* **PROBLEM TO SOLVE**
The word "Page" occurs in some of the lines below; copy each of those lines.

* **DATA SHOWN**
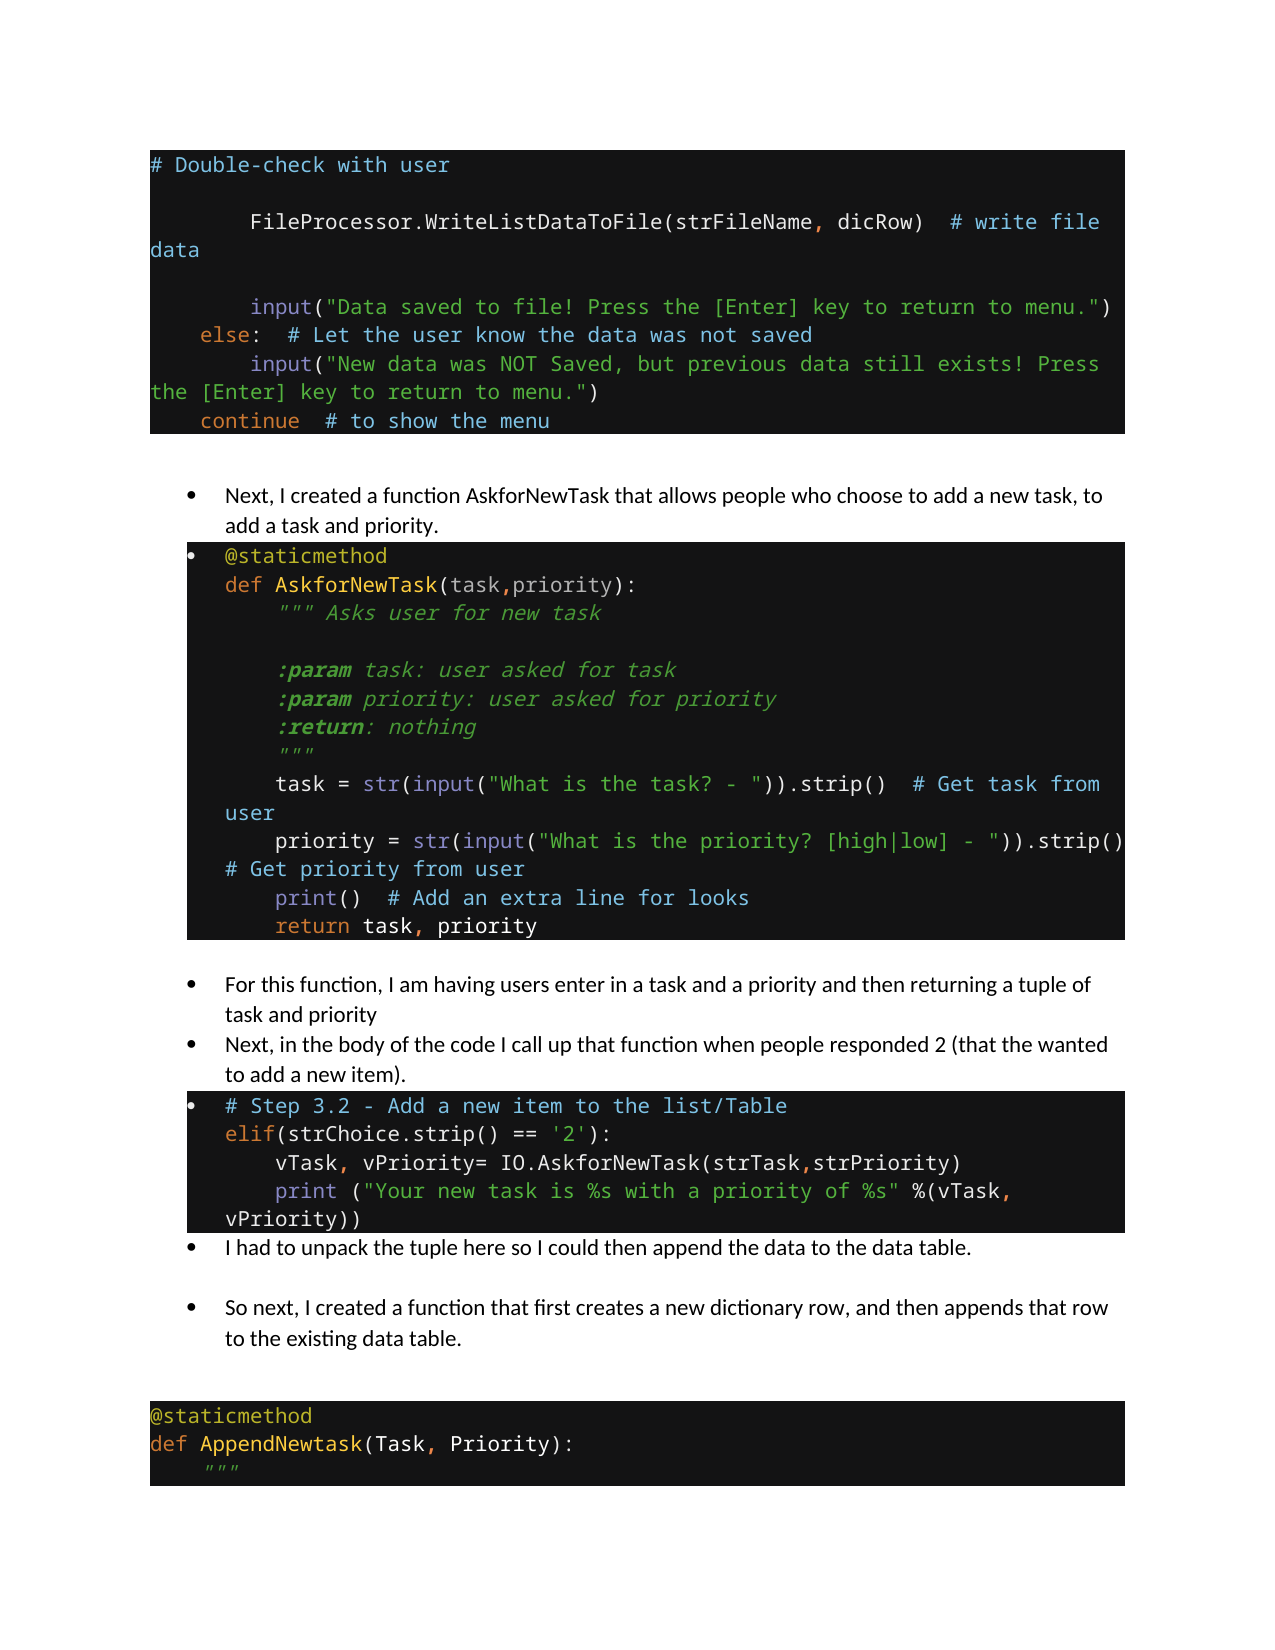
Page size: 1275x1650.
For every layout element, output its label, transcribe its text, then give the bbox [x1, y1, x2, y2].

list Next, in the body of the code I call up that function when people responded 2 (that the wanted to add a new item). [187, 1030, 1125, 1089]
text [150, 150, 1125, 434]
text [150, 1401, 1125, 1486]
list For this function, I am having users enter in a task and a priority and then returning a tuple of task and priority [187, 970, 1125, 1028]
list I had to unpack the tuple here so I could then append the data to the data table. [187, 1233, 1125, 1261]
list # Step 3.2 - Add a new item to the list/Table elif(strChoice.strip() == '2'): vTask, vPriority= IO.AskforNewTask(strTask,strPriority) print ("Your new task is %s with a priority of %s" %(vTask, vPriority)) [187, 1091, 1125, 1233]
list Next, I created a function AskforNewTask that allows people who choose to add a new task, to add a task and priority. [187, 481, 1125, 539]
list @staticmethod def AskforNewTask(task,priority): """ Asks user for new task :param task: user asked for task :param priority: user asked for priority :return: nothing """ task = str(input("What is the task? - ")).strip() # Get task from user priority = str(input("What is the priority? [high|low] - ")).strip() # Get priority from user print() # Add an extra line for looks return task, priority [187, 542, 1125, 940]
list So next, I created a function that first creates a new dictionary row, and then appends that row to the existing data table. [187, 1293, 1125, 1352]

...

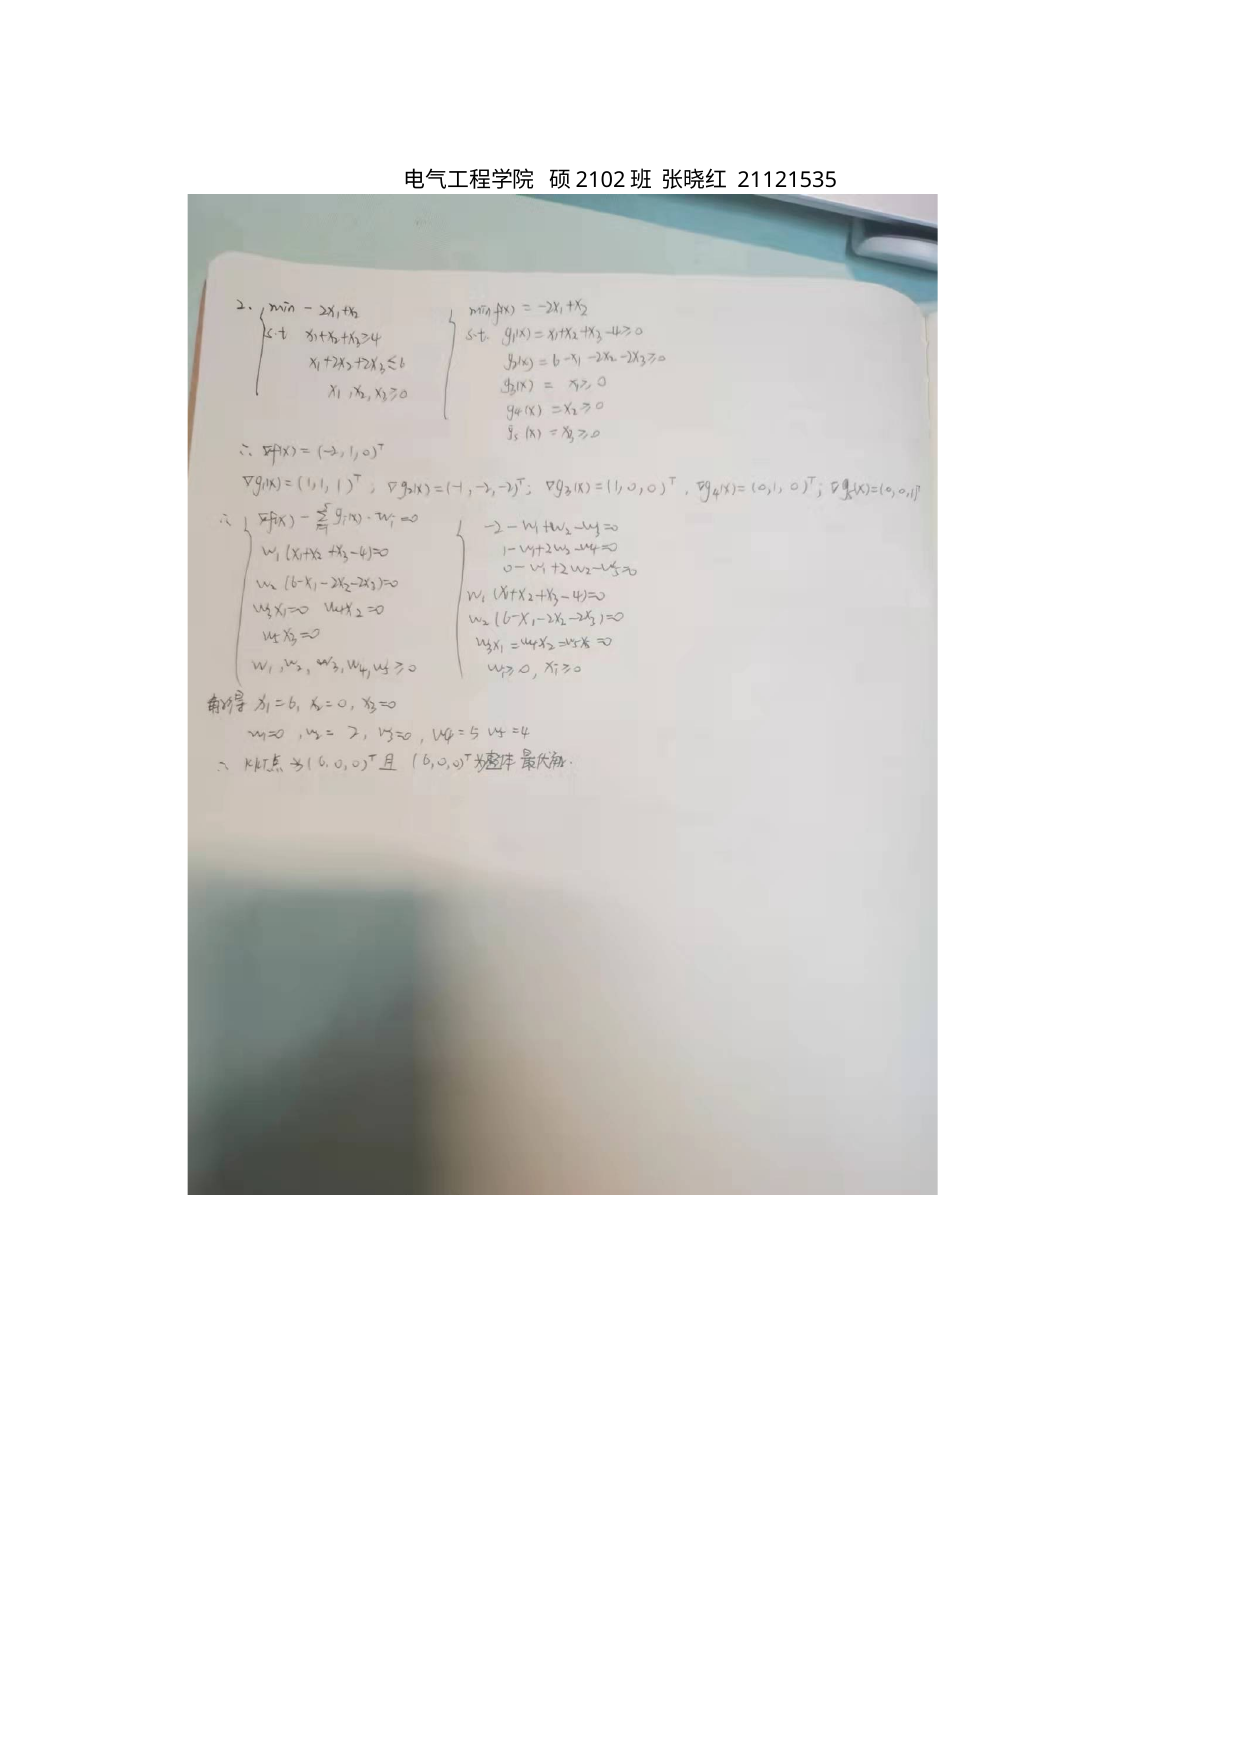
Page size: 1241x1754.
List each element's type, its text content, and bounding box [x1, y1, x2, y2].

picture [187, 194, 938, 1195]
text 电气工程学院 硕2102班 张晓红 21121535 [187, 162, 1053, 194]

* **ANSWER BOX**
Page size: 1275x1650.
Page size: 1241x1754.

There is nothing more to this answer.